Start of LISTED RECORDS

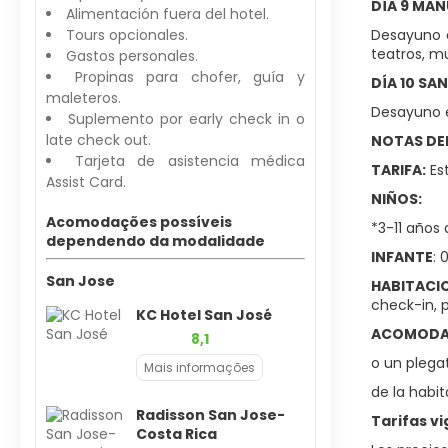
DÍA 9 MAN
Alimentación fuera del hotel.
Tours opcionales.
Desayuno en
teatros, mu
Gastos personales.
Propinas para chofer, guía y
DÍA 10 SA
maleteros.
Desayuno en
Suplemento por early check in o
late check out.
NOTAS DEL
Tarjeta de asistencia médica
TARIFA:
Est
Assist Card.
NIÑOS:
Acomodações possíveis
*3-11 años
dependendo da modalidade
INFANTE
: 
San Jose
HABITACI
check-in, 
KC Hotel San José
ACOMODAC
8,1
o un plega
Mais informações
de la habit
Radisson San Jose-
Tarifas v
Costa Rica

End of LISTED RECORDS

Copy out the lines beginning at the one that contains "teatros, mu". Stop at the final line of the data, and include it.

▸ FINAL ANSWER
teatros, mu
Gastos personales.
Propinas para chofer, guía y
DÍA 10 SA
maleteros.
Desayuno en
Suplemento por early check in o
late check out.
NOTAS DEL
Tarjeta de asistencia médica
TARIFA:
Est
Assist Card.
NIÑOS:
Acomodações possíveis
*3-11 años
dependendo da modalidade
INFANTE
: 
San Jose
HABITACI
check-in, 
KC Hotel San José
ACOMODAC
8,1
o un plega
Mais informações
de la habit
Radisson San Jose-
Tarifas v
Costa Rica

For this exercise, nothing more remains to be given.